All of this is true. Perhaps, then, the sense of dissatisfaction that can arise from having too many “friends to catch up with” can be offset by interspersing these interactions with more meaningful ones. In short, rather than revising or completely ditching these friendships, we should think about the right ratio of connection for us. For every five quick encounters with a friend, we should include one spontaneous opportunity for deeper connection, whatever form that takes for you.

One simple way to do this is to make sure we’re not just sharing the “highlights” of our lives. “Don’t just share the good, the successes, and the accomplishments with these friends – this is a barrier to authentic, vulnerable connection,” Magnus tells me. “Instead, try to remember to ask for support when things get tough at work or when things get difficult with your partner – this way, you’re giving these friends the opportunity to play an active role in your real life, in real time, rather than just being available to “catch up.”

“Don’t just share the good things, the successes and the achievements with these friends – this is a barrier to authentic and vulnerable connection.”

“Don’t just share the good things, the successes and the achievements with these friends – this is a barrier to authentic and vulnerable connection.” (iStock)

Dr.

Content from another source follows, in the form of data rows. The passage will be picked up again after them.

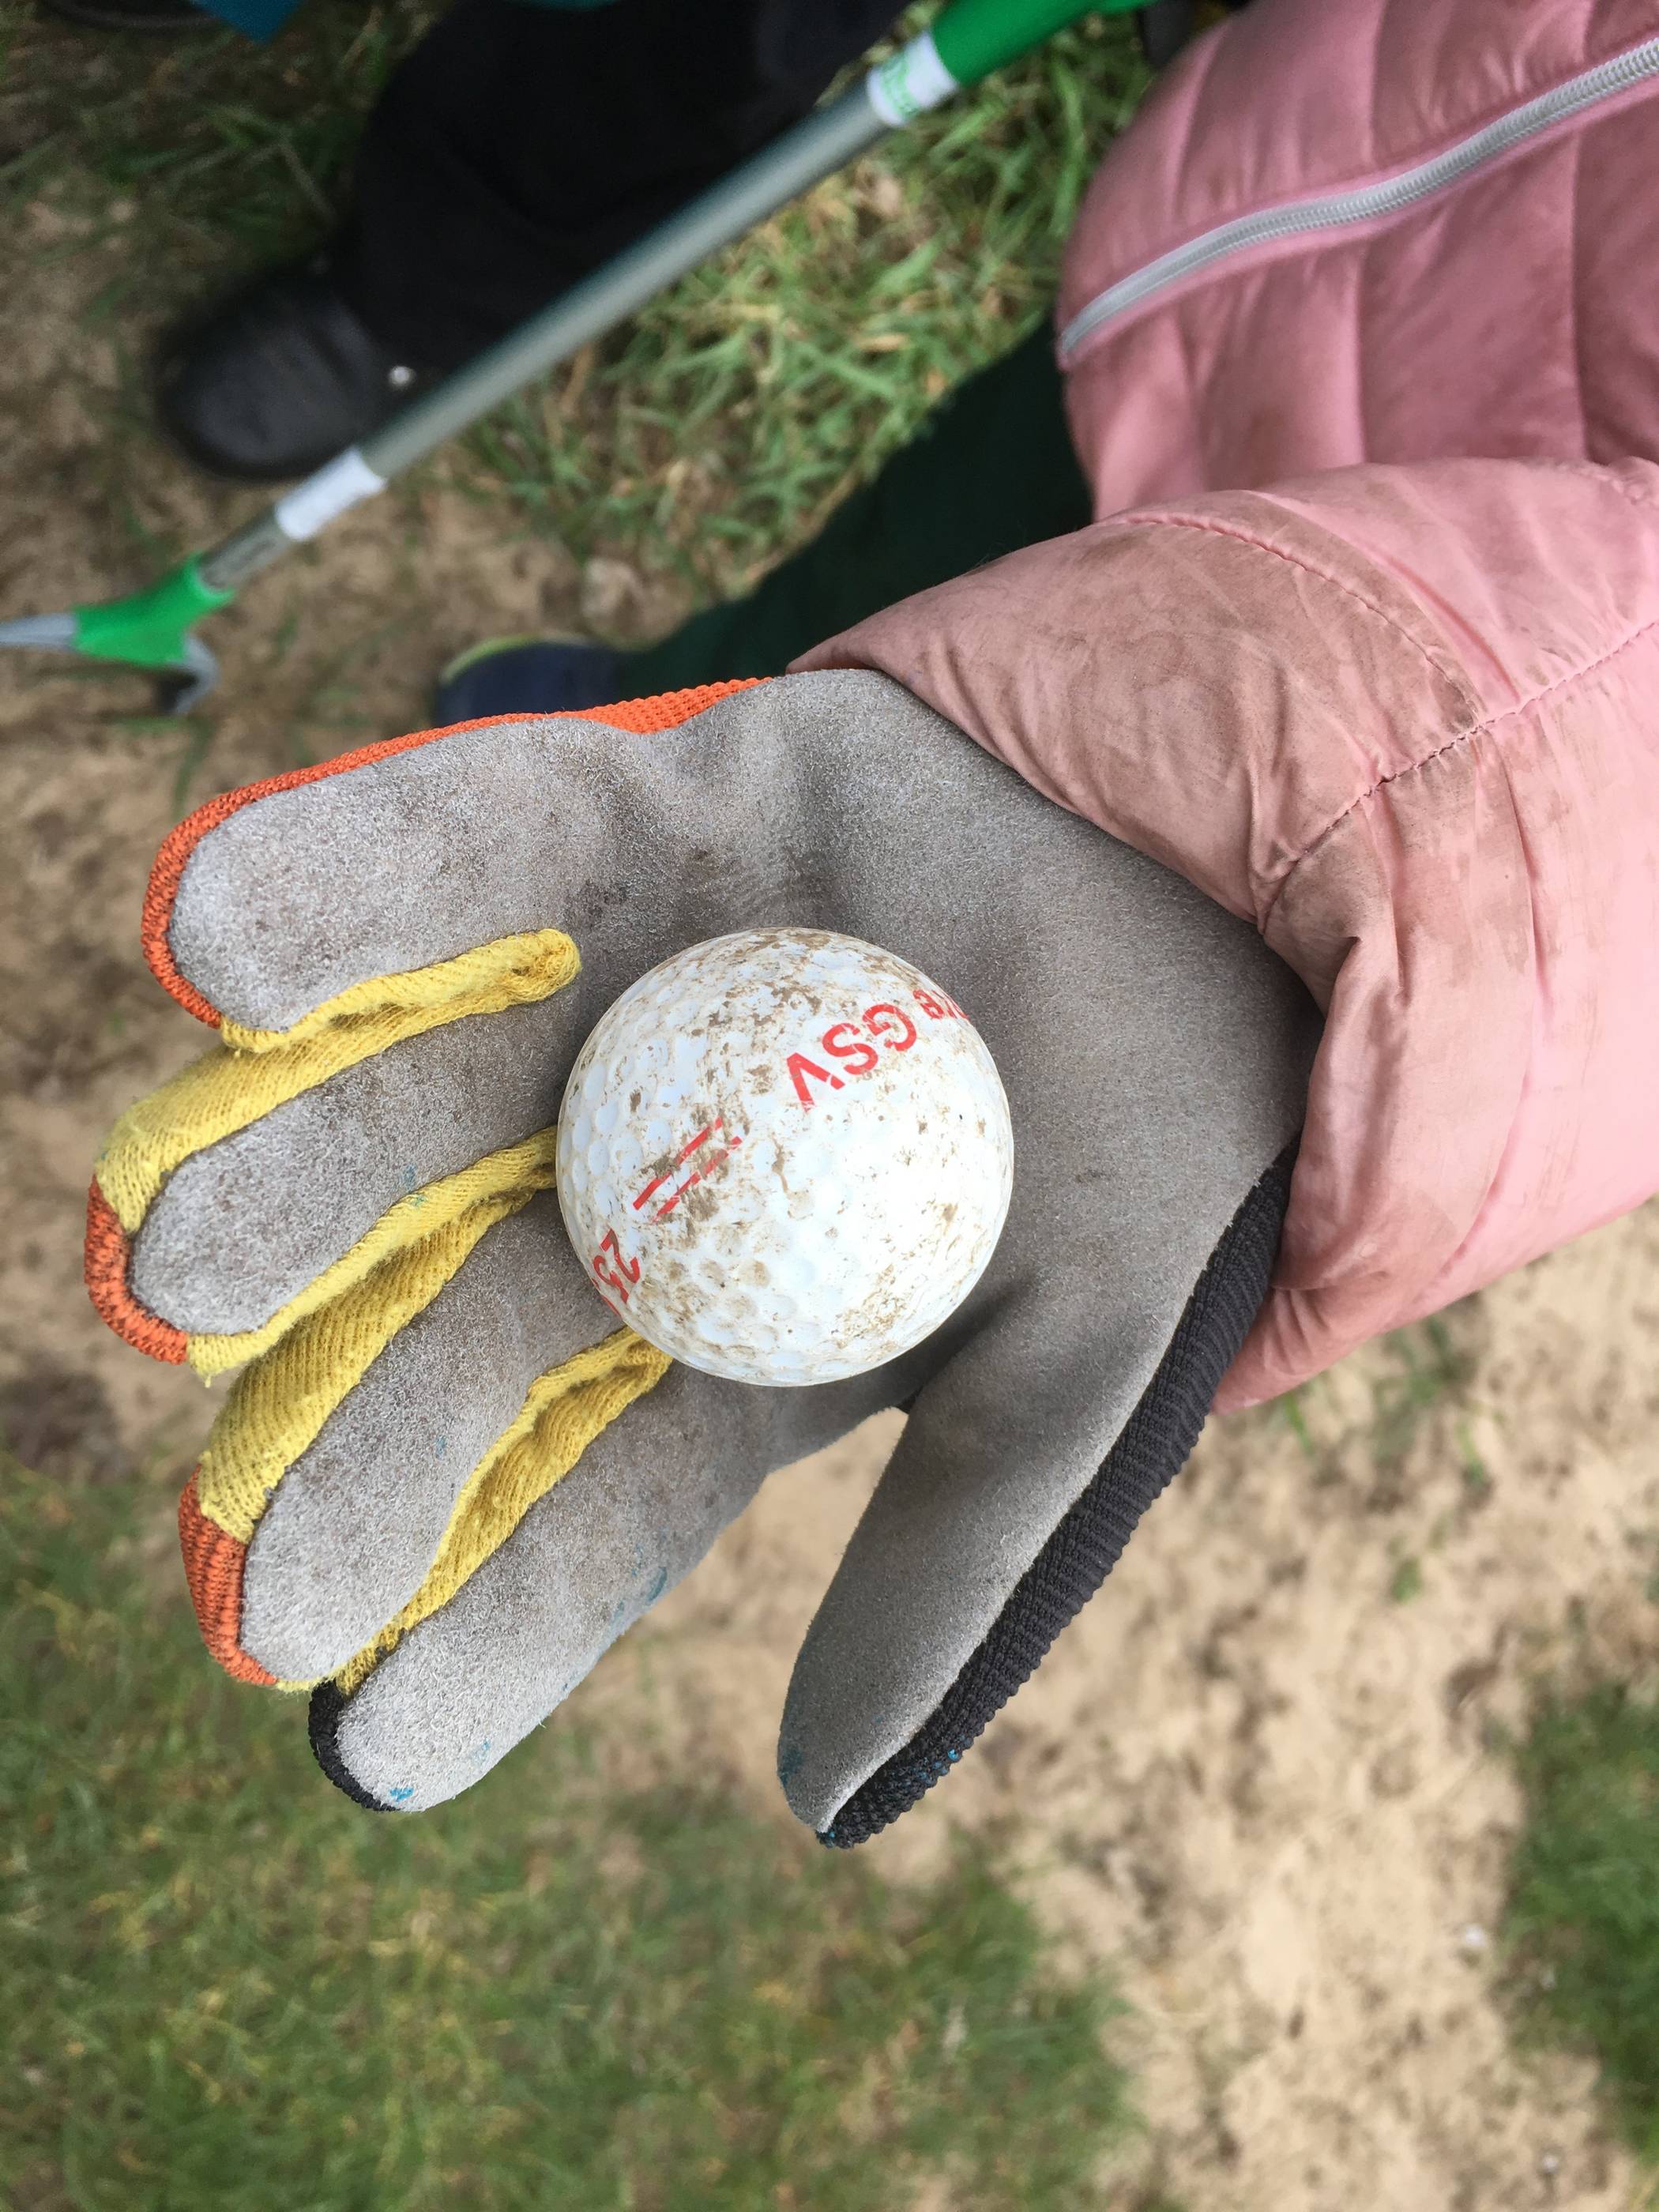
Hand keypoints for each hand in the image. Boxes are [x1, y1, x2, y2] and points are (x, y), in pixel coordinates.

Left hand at [89, 670, 1314, 1839]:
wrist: (1241, 896)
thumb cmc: (1171, 1137)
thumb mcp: (1081, 1374)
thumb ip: (955, 1564)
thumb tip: (816, 1803)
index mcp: (727, 1329)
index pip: (573, 1499)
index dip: (473, 1616)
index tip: (350, 1736)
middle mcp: (633, 1174)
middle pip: (448, 1314)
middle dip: (343, 1427)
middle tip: (246, 1547)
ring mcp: (609, 997)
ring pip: (403, 1100)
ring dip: (288, 1173)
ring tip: (181, 1264)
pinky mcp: (618, 818)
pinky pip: (456, 842)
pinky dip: (332, 881)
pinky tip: (219, 940)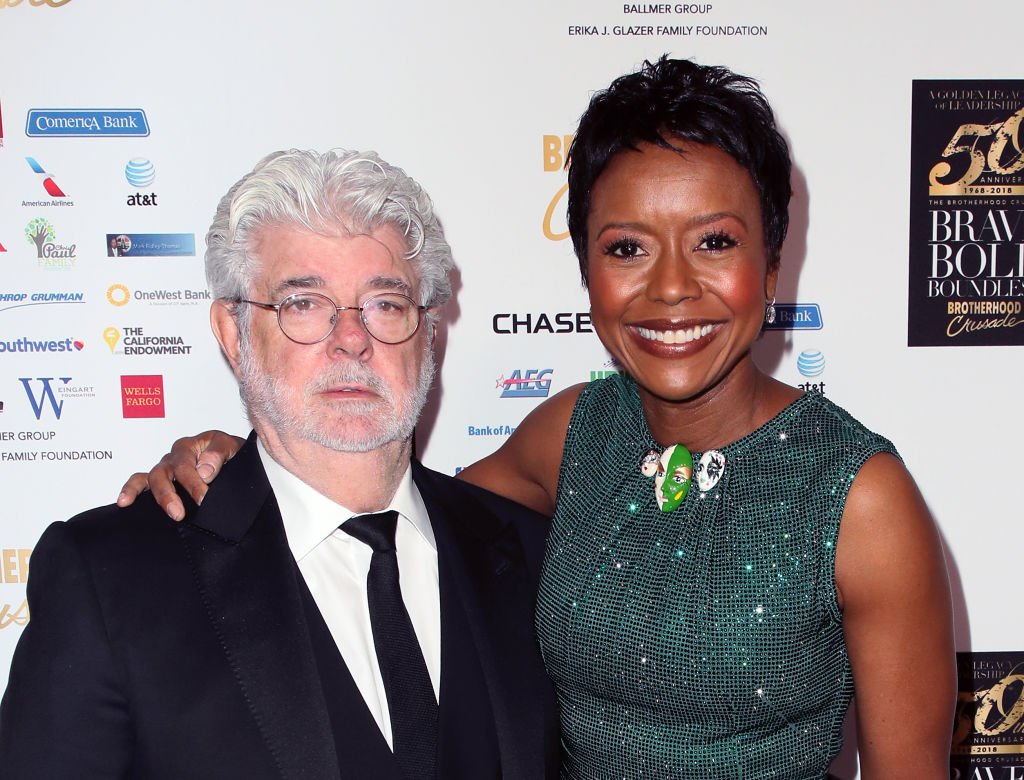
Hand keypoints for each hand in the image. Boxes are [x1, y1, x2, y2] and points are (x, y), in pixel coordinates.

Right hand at [116, 431, 244, 520]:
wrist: (235, 459)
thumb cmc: (231, 452)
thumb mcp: (232, 446)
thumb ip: (219, 453)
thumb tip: (204, 471)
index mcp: (191, 445)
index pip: (186, 465)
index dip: (193, 483)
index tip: (203, 498)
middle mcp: (175, 456)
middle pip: (165, 473)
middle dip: (171, 494)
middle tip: (180, 513)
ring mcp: (166, 468)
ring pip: (153, 478)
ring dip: (160, 497)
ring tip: (170, 513)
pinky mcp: (160, 479)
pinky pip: (139, 481)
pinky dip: (130, 490)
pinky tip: (124, 502)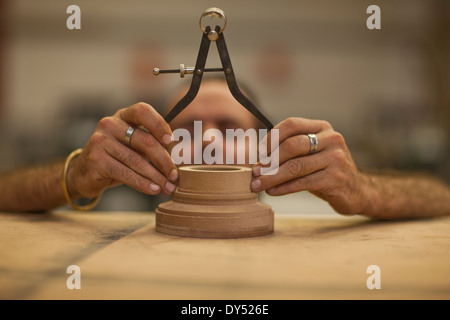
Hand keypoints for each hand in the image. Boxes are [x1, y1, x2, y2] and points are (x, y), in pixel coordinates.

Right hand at [66, 102, 177, 198]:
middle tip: (175, 176)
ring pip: (137, 161)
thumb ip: (152, 145)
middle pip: (145, 141)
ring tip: (168, 188)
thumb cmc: (117, 157)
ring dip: (156, 177)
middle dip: (164, 161)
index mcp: (123, 116)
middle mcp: (110, 124)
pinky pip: (126, 173)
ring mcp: (100, 141)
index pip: (143, 111)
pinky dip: (143, 183)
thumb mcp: (134, 146)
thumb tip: (180, 158)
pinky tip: (153, 189)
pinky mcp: (96, 159)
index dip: (159, 124)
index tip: (171, 141)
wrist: (85, 172)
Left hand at [251, 117, 366, 215]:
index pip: (292, 124)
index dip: (272, 137)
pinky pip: (302, 183)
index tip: (258, 152)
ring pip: (295, 167)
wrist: (356, 190)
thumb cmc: (325, 170)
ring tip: (258, 184)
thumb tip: (257, 156)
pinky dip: (284, 188)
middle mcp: (331, 139)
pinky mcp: (335, 179)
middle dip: (269, 160)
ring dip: (272, 177)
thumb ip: (291, 149)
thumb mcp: (312, 153)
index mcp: (322, 127)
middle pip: (292, 146)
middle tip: (254, 172)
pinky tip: (273, 191)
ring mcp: (336, 159)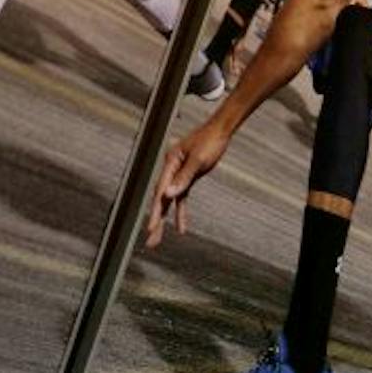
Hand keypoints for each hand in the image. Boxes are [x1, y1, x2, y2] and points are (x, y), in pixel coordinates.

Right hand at [146, 119, 232, 247]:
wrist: (220, 130)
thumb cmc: (210, 141)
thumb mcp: (199, 160)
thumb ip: (184, 178)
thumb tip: (169, 195)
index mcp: (169, 164)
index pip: (160, 192)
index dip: (156, 211)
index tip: (151, 227)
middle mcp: (170, 170)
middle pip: (161, 199)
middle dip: (155, 220)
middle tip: (150, 241)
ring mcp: (177, 175)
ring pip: (169, 201)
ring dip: (165, 219)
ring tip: (156, 238)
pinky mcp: (187, 178)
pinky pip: (181, 198)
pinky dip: (180, 212)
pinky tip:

Keegan recommends going into meetings with more intention. “If you crave more authentic and deeper interactions, chances are your friends do, too,” she says. “Being open with your friends and wanting to know who they are really like and what they think about what’s going on in the world is the shortcut to limiting more mundane conversations.”

Positive psychology coach and speaker Casey Paul also advises following up on past conversations. “This shows that you remember and care about what was discussed,” she explains. “You can also try using more open-ended questions during the conversation. Be vulnerable by sharing your thoughts and feelings honestly, even if they make you uncomfortable. This can encourage your friends to do the same.”

“How can we break free from this vicious circle of friendships that push us to the edge?” I asked myself over and over again. For me, however, the most poignant answer came from that same friend from Canada whose initial response I found painful. “I don’t know,” she said out loud in response. “But it’s nice to know that you value our friendship enough to ask.”